Sonra, beşinci ayetten yirmi ikinci ayete kadar olan kısımda, Allah'a karşı kulluk haklarını yerine getiren kişilere verilecek mükafatlar açıklanır. Burada sadece o mükafatlar sıralanmakla kalınmayıp bunlara hak kazanabilmek için ne gibi ameller yapılması gerektiği de kısaca belirtilmektedir. Mekke döneminde nazil olan surelerin en önemli özelliklerinden birisi de bu surelerde İslâm'ın temel inanç ve düşüncesinin kısaca tarif edilmesi yanında, İslâm'ın değer verdiği ahlâkî hususiyetler ve salih amellerin de beyan edilmesidir. Bazen de İslâm'ın insanları arındırmak istediği kötü ameller ve kötü huylar açıklanır. Bu iki hususiyet, bunların neticelerinin salt bu geçici dünya hayatında neler olacağını belirtmek için zikredilmemektedir. Aslında bunların ebedi olan ahiret hayatında ne gibi müstakil birer sonuç doğuracakları önemlidir. Eğer bu dikkate alınmazsa, bu dünyada kötü bir hususiyetin bir fayda temin edebilmesi gibi, iyi bir amelin de zarara neden olabilmesi mümkündür.

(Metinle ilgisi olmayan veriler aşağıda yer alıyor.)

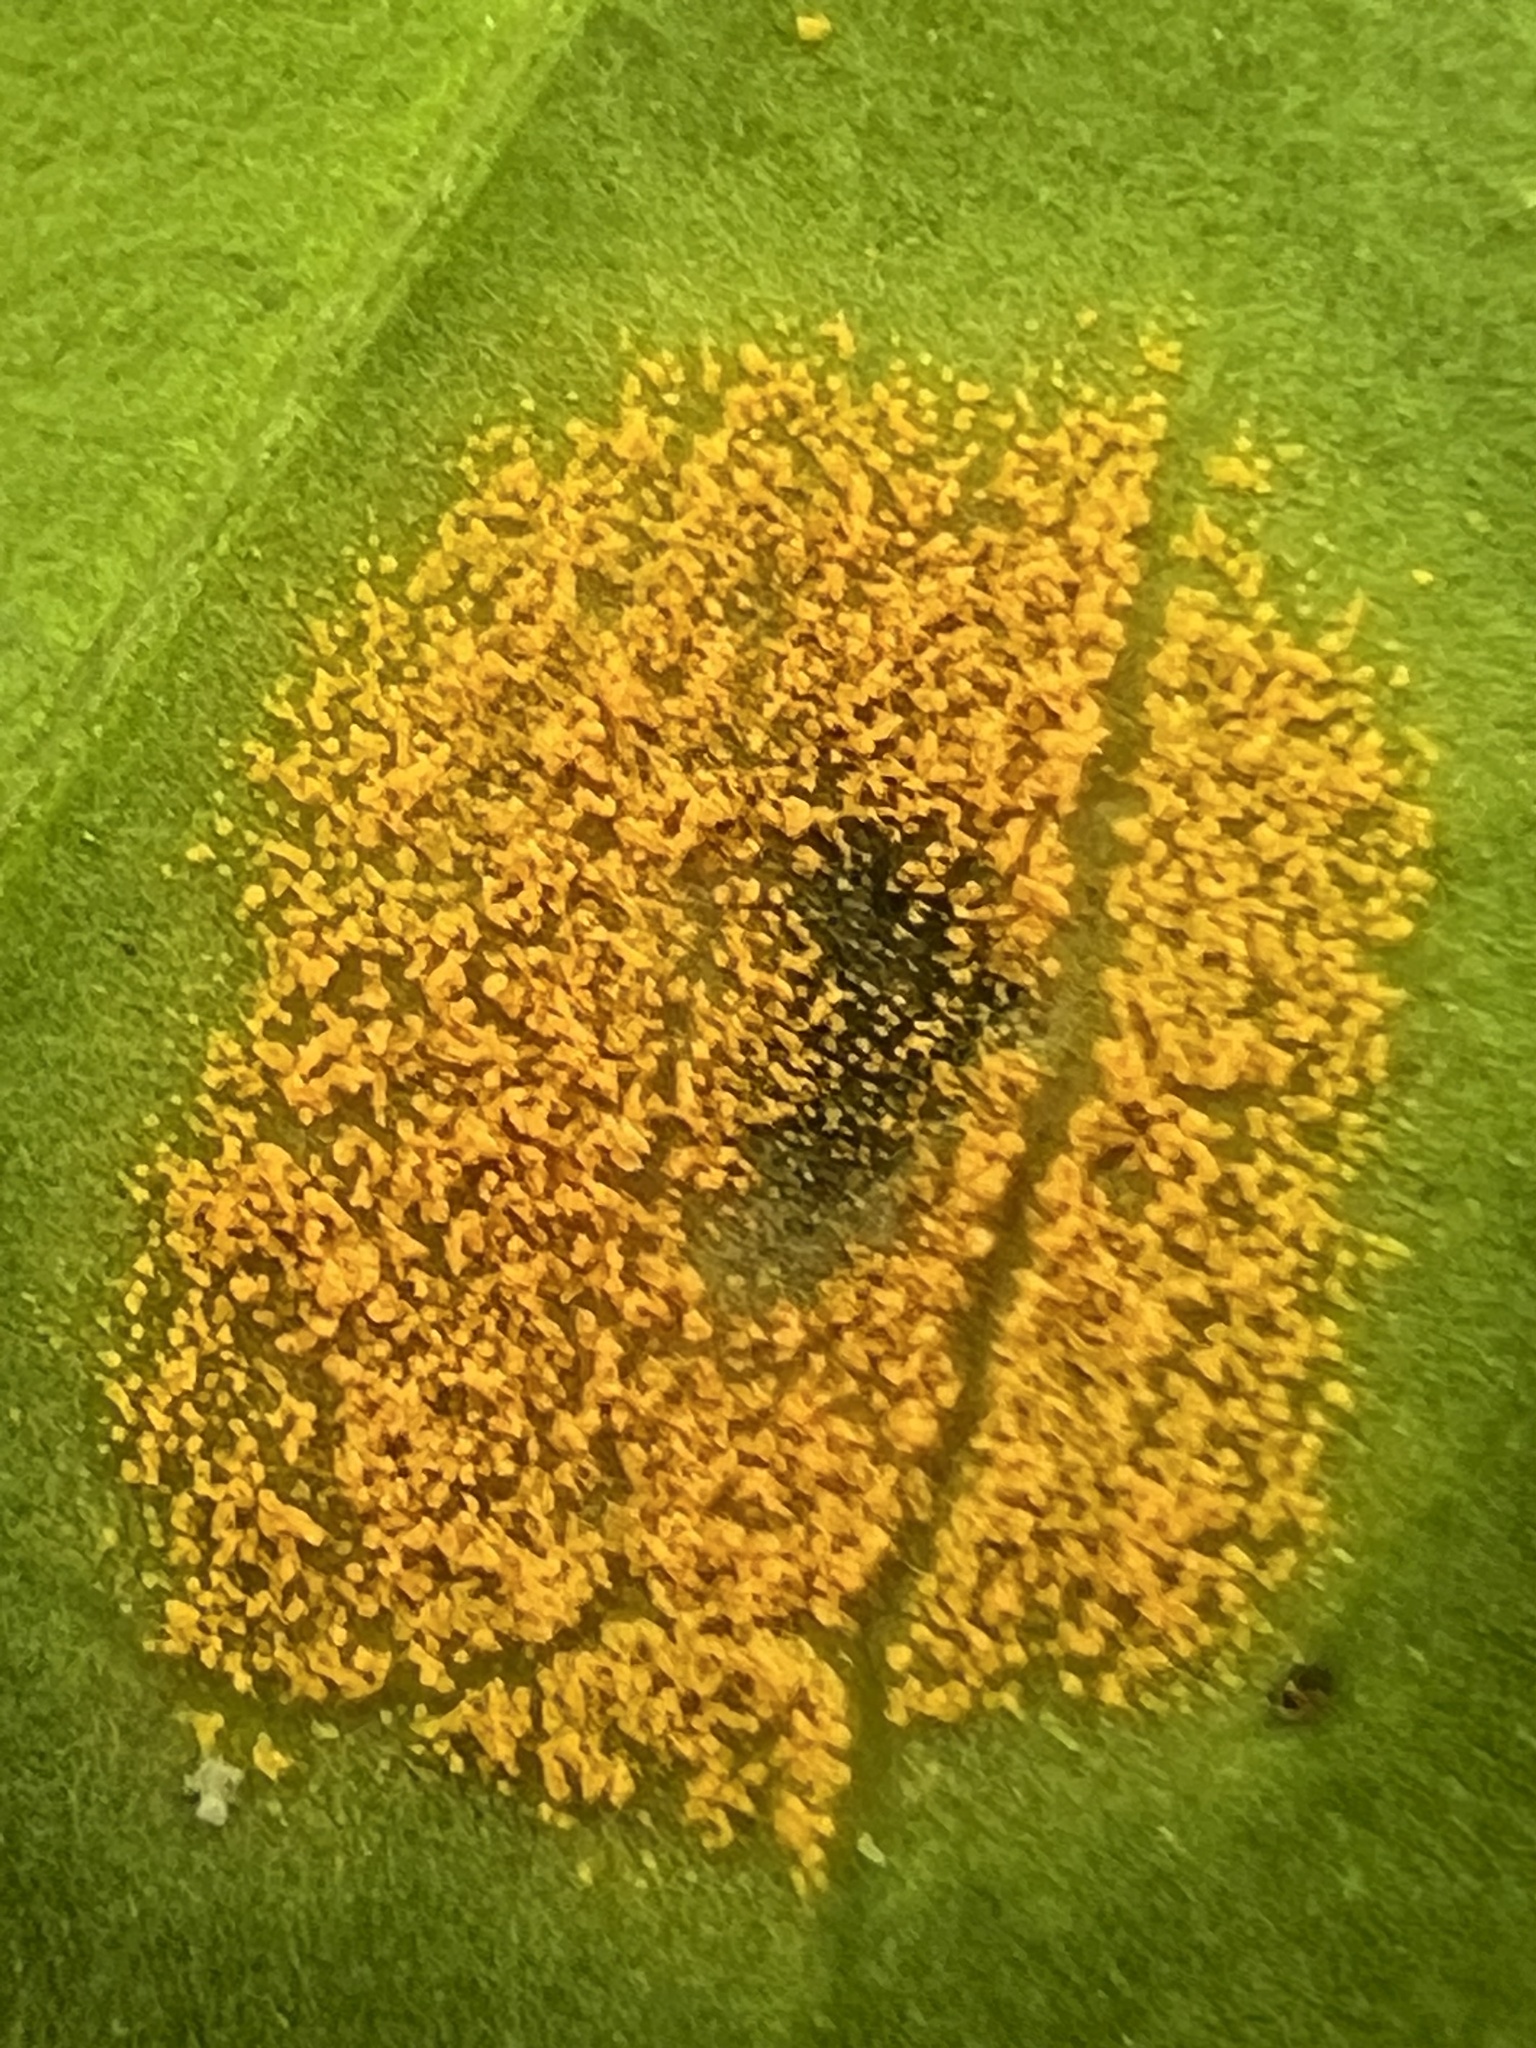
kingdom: Fungi
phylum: Basidiomycota
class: Pucciniomycetes
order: Pucciniales
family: Zaghouaniaceae
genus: Hemileia
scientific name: Hemileia vastatrix
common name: Leaf rust of coffee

Buraya kadar anlattıklarımız surenin birinci bölümünün konularıdır. Bundan sonra gelen ikinci bölümde ise Allah Rasulü muhatap alınarak şu üç şey buyurulmaktadır: a) Bizim bu Kur'an'ı parça parça nazil etmemiz demek, onu, Muhammed'in (s.a) kendisinin uydurarak kafirlere bildirmekte olduğunu göstermez. Onu biz indirmekteyiz. Onu toptan değil de parça parça nazil etmemiz bir hikmete binaendir. b) Allah Rasulü'ne hitaben, Rabbi'nin kesin emri gelinceye kadar her ne olursa olsun sabır göstererek peygamberlik görevini sürdürmesi, bu ehl-i şer ve kafir insanlara karşı çekinmemesi emrolunmaktadır. c) Gece gündüz Allah'ı hatırlayın, namaz kılın ve geceleri Allah'a ibadetle geçirin, denilmektedir. Çünkü, küfre karşı Allah yoluna insanları çağıranlara bu yolda sebat temin edecektir bu ameller.
Sonra, şu cümleyle kafirlerin böyle davranış içerisinde bulunmalarının asıl sebebinin ahireti unutmaları ve bu dünyaya tapmaları olduğuna dikkat çekilmektedir. "Sizi yaratan biziz. Size güzel bir beden, sağlam bir el de vermedik mi? O organları da yaratan biziz. O zaman her an sizi istediğim hale çevirmeye muktedirim. İstersem sizin suretinizi iğrenç bir hale getirebilirim, ya da, sizi öldürerek yerinize başka bir kavim getirebilirm. Sizi öldürdükten sonra tekrar başka bir şekilde de yaratabilirim."
En sonunda, bunun bir öğüt kitabı olduğu söylenilerek konuya son verilmektedir. Şimdi artık kim isterse onu kabul ederek Rabbinin yoluna devam etsin. Yalnız şunu da unutmamak lazım ki bu dünyada sadece insanın kendi isteğiyle hiçbir şey olmaz. Ancak Allah isterse vukubulur. Allah'ın isteği de bir bilgiye ve hikmete dayanmaktadır. Körükörüne bir karar almaz. Bu bilgi ve hikmete binaen Allah Teâlâ kimi rahmetine layık görürse ancak onun üzerine rahmetini bağışlar ve zulmedenler için de çok acıklı bir azap hazırlar.